*** Opening Data extracts ***

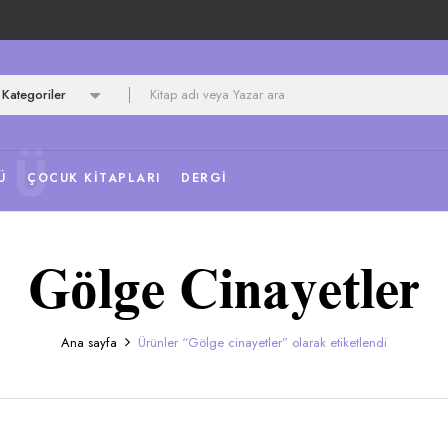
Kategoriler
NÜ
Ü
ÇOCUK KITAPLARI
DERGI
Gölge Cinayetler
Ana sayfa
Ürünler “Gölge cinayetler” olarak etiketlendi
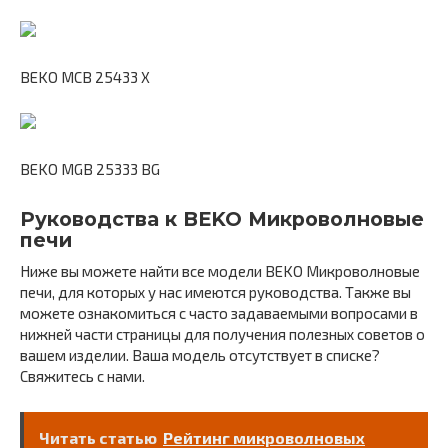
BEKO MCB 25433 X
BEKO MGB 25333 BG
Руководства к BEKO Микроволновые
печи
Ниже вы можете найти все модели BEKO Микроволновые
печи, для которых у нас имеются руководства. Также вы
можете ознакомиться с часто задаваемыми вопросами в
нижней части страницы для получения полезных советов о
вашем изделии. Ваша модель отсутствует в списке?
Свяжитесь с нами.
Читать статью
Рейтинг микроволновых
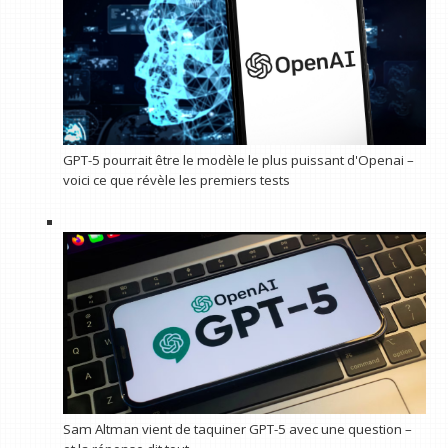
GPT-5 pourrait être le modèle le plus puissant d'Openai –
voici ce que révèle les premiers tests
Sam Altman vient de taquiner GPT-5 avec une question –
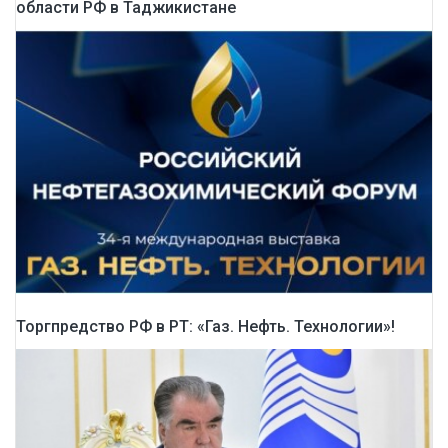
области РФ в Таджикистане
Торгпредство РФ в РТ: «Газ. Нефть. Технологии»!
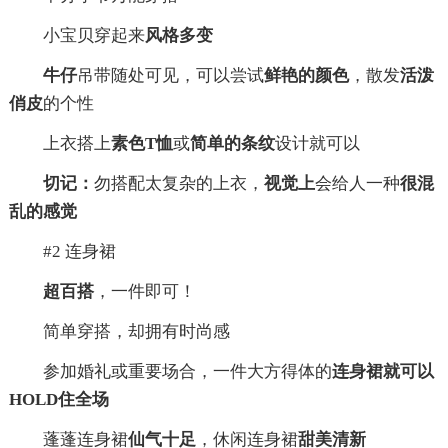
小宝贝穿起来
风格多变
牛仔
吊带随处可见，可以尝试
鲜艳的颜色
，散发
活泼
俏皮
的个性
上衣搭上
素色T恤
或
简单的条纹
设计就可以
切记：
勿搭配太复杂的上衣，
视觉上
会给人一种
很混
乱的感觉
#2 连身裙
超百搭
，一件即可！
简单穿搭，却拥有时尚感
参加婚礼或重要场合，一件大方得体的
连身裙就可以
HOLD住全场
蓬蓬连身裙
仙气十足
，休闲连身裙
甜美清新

*** Closing Data extracts ***
*** Opening Data extracts ***

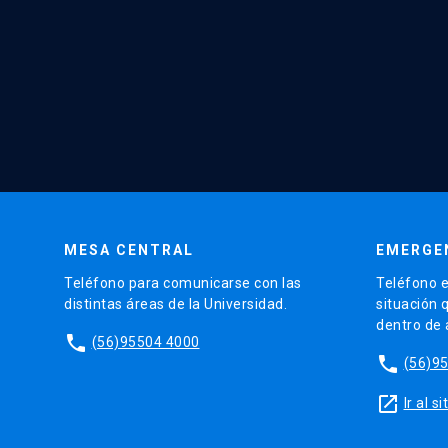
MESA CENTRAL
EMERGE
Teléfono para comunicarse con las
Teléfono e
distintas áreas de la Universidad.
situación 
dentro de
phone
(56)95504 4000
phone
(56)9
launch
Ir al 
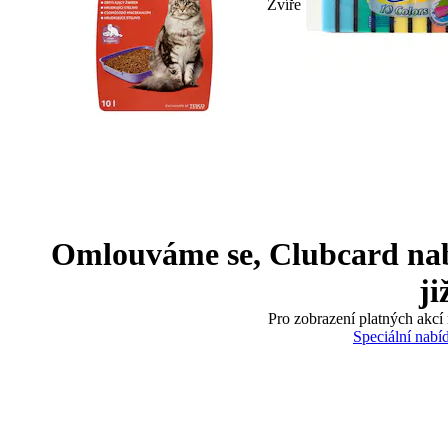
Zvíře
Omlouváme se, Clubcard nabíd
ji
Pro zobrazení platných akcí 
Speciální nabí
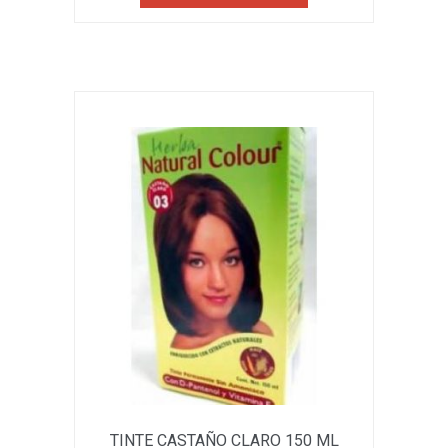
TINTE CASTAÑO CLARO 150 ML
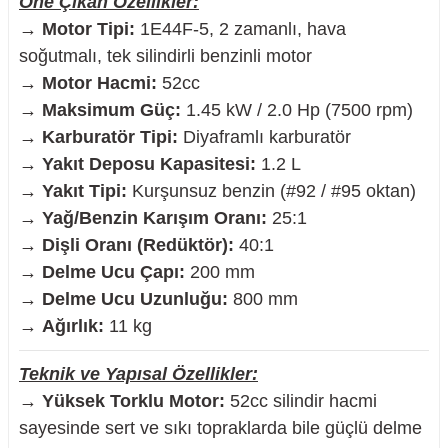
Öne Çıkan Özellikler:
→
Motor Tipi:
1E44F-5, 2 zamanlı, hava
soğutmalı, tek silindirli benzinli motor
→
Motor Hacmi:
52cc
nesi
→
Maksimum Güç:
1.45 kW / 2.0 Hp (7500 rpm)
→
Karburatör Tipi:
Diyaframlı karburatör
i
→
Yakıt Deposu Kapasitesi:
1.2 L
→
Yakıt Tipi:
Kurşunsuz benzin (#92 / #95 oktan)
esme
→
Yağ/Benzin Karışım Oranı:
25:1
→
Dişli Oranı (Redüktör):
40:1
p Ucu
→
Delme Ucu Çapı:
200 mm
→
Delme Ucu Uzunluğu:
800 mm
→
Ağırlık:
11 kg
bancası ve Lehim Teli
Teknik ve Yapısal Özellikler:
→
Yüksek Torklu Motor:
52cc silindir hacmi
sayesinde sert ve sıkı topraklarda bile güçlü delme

*** Closing Data extracts ***

Task description:
Repeat exactly the stretch of the listing above that starts with the line holding "Omlouváme se, Clubcard nabíd" and finishes with the line holding "sayesinde sert ve", both included. Skip every picture.

Solution to this exercise:
Omlouváme se, Clubcard nabíd
ji
Pro zobrazení platných akcí 
Speciální nabí
TINTE CASTAÑO CLARO 150 ML
Öne Çıkan Özellikler:
→
Motor Tipi:
1E44F-5, 2 zamanlı, hava
soğutmalı, tek silindirli benzinli motor
→
Motor Hacmi:
52cc
nesi
→
Maksimum Güç:
1.45 kW / 2.0 Hp (7500 rpm)
→
Karburatör Tipi:
Diyaframlı karburatör
i
→
Yakıt Deposu Kapasitesi:
1.2 L
→
Yakıt Tipi:
Kurşunsuz benzin (#92 / #95 oktan)
esme
→
Yağ/Benzin Karışım Oranı:
25:1
→
Dişli Oranı (Redüktör):
40:1
p Ucu
→
Delme Ucu Çapı:
200 mm
→
Delme Ucu Uzunluğu:
800 mm
→
Ağırlık:
11 kg
bancası ve Lehim Teli
Teknik ve Yapısal Özellikler:
→
Yüksek Torklu Motor:
52cc silindir hacmi
sayesinde sert ve sıkı topraklarda bile güçlü delme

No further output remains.